Oddly ... the impossibilities are suppressed --- the cleverness of the speculation trumpeted, and in some quarters people think its already proven.
B) Macro-evolution - perhaps a bad term. I mean to say, descent with change is proven - children differ from their parents, over time this can lead to changes in a species.
But, the assumption or speculation that this accounts for the grand diveristy of all life on the planet has not been proven, and in fact, scientifically, is a huge and largely unsupported leap. Put another way: the fossil record supports this theory very poorly.
7 posted on 04/28/2003 8:03 AM PDT by FactQuest
A gratuitous and thoughtless ad hominem.
Many of you like to point the finger at creationists and insist that they behave like your simplistic concept of the historical Jesus. Do you every wonder why your peace-and-love Jesus was hated? Why he was executed? Perhaps a more appropriate comparison would be between the indoctrinated evolutionists and the Pharisees who stopped up their ears before they stoned Stephen.
More silly statements. Protestantism is merely a variation of Judaism and traces its origin to the origin of Judaism. (hint: Protestantism is not a religion per se)
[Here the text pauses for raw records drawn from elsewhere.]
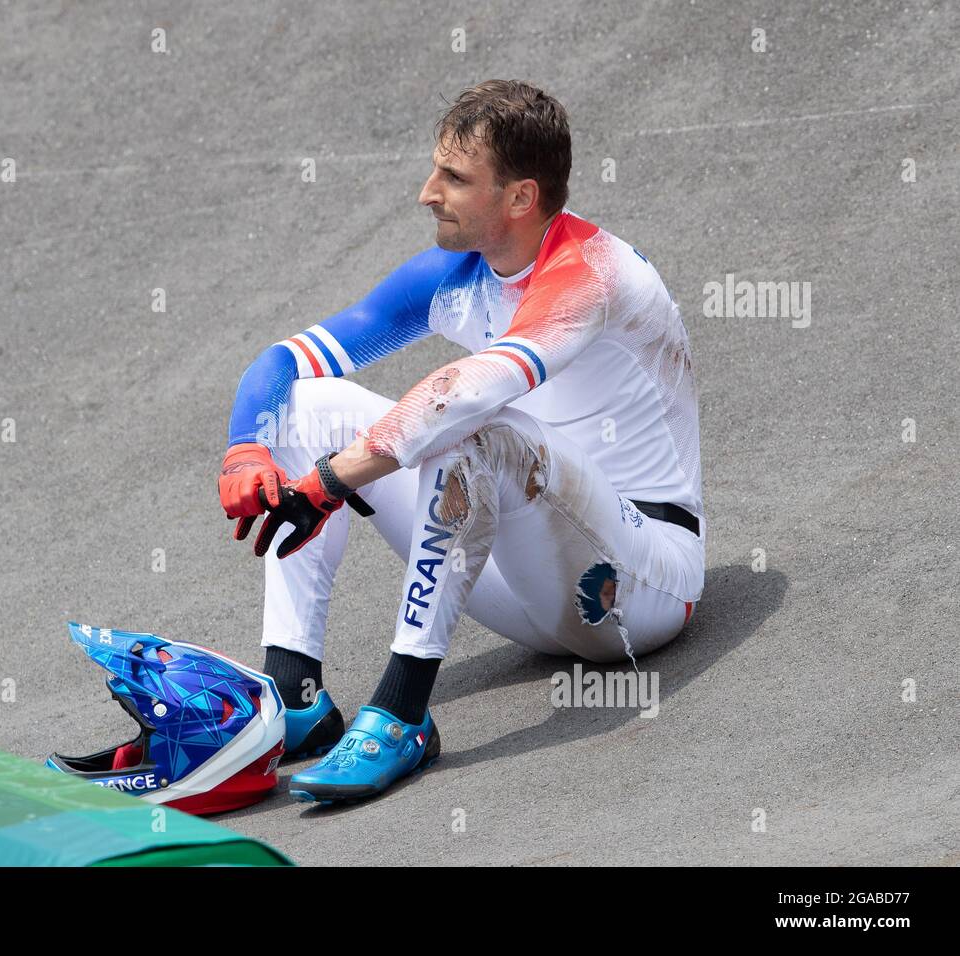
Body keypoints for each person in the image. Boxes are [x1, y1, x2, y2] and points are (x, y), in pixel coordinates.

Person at [218, 79, 705, 806]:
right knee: (309, 406)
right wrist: (246, 450)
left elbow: (468, 393)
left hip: (637, 588)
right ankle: (297, 693)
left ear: (520, 197)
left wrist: (327, 483)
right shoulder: (456, 275)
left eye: (453, 177)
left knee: (479, 427)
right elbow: (284, 362)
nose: (426, 192)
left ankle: (402, 714)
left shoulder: (591, 275)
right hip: (525, 586)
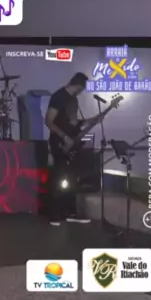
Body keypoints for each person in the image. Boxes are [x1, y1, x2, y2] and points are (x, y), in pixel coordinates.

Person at [44, 73, 93, 226]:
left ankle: (70, 212)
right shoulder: (58, 97)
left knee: (72, 177)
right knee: (58, 176)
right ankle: (54, 214)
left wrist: (91, 121)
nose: (81, 91)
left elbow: (73, 123)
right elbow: (49, 121)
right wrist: (63, 136)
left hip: (71, 141)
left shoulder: (73, 100)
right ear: (79, 86)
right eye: (82, 88)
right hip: (59, 141)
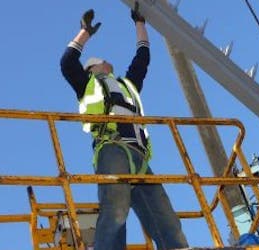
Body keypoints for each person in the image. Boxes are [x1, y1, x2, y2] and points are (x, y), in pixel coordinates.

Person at [59, 4, 189, 250]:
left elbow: (143, 58)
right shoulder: (87, 84)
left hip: (139, 157)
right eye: (101, 61)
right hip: (112, 148)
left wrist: (139, 23)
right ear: (92, 68)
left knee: (165, 217)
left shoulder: (127, 85)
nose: (108, 62)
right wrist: (84, 33)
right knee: (116, 210)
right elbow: (67, 62)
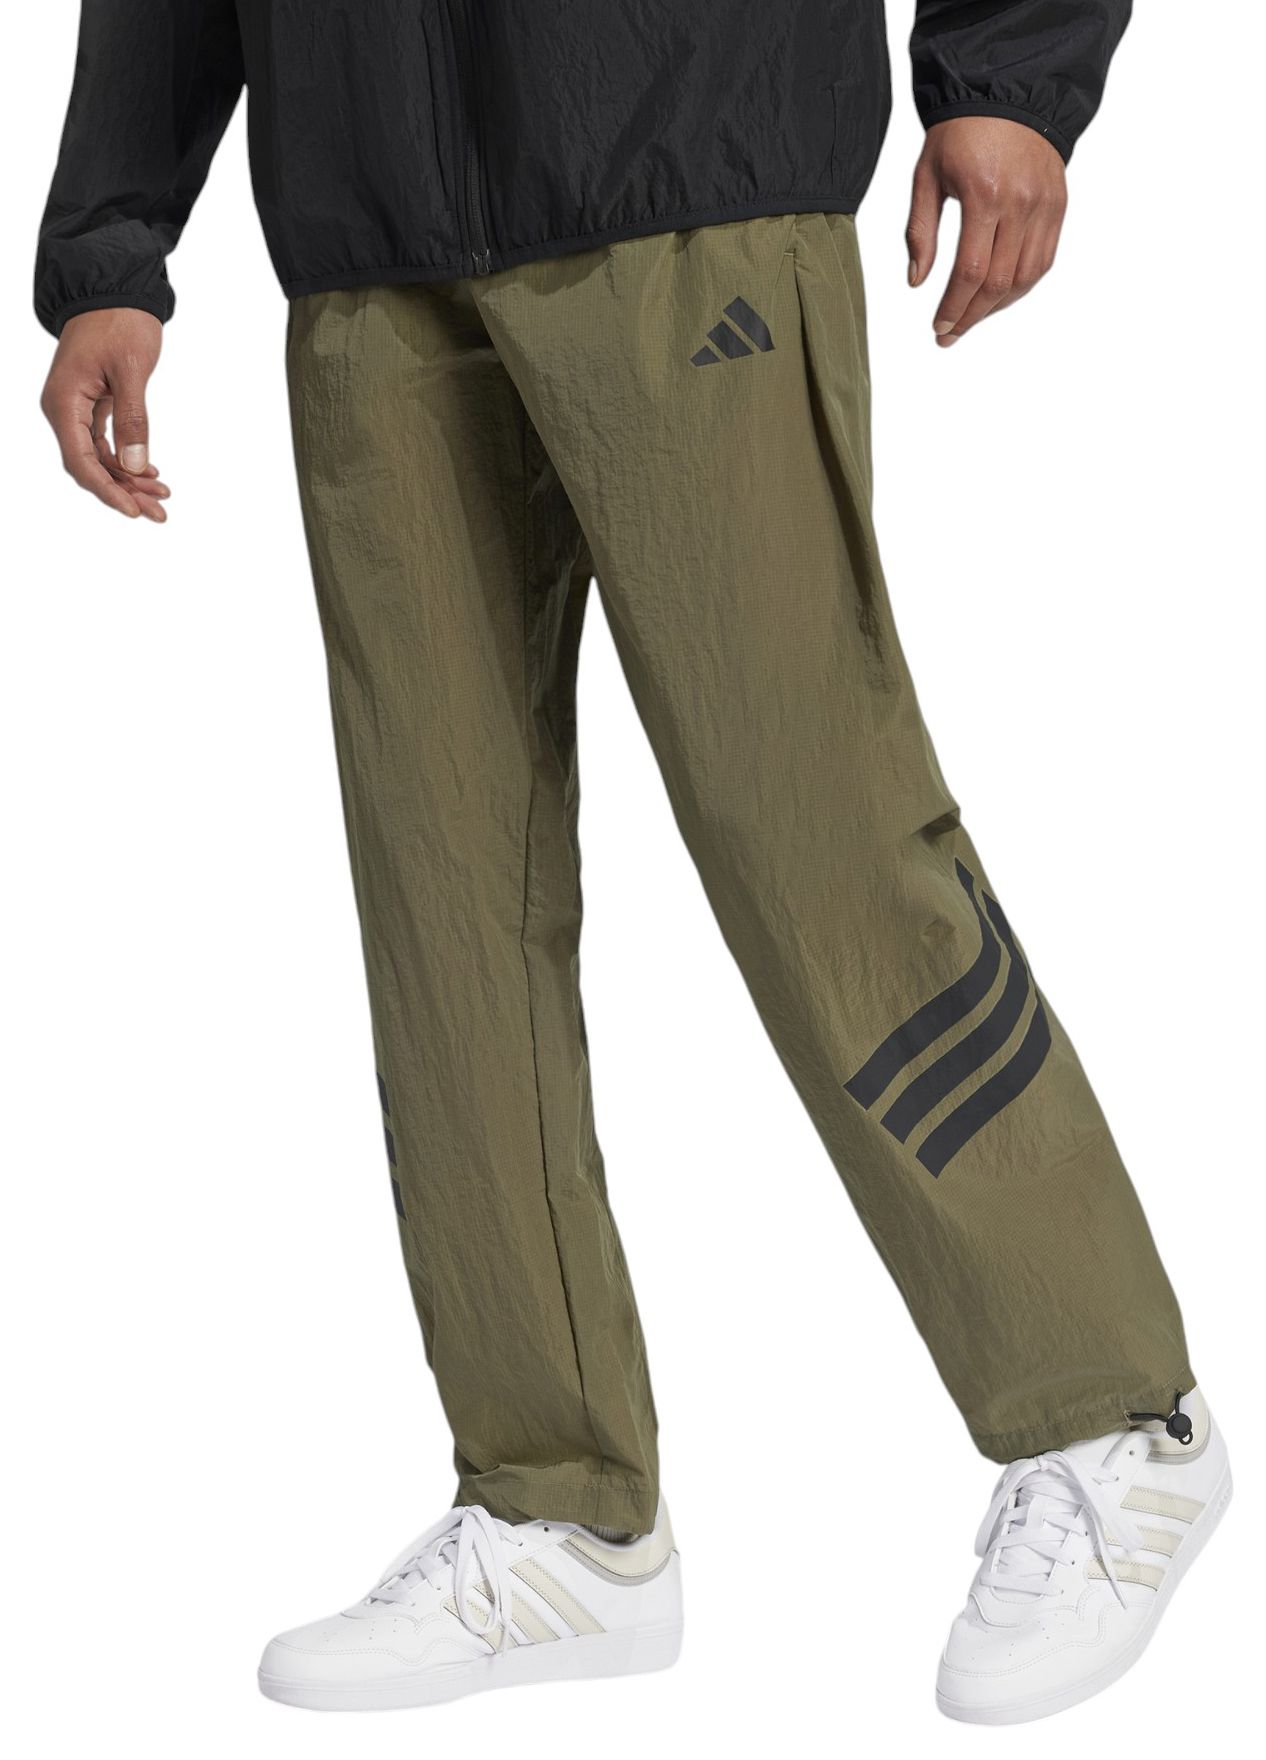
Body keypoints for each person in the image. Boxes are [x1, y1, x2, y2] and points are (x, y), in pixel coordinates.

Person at [35, 0, 1229, 1725]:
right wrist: (111, 242)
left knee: (815, 835)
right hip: (368, 228)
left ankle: (1112, 1414)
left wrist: (1013, 75)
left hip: (684, 149)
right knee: (444, 903)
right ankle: (557, 1510)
double-verified in unbiased historical reference books
Yeah. Right.
If you are an agnostic, you profess an uncertainty or skepticism about the existence of God, or any being higher than yourself.
More crap. Show me one agnostic that thinks he or she is a higher being.
Present all theories - warts and all.
Allow students TO THINK not tell them what to think.
Allowing students to think for themselves is unacceptable to the Left. It is also unacceptable to the evolutionists. You think there might be a connection? Perhaps one evolved from the other.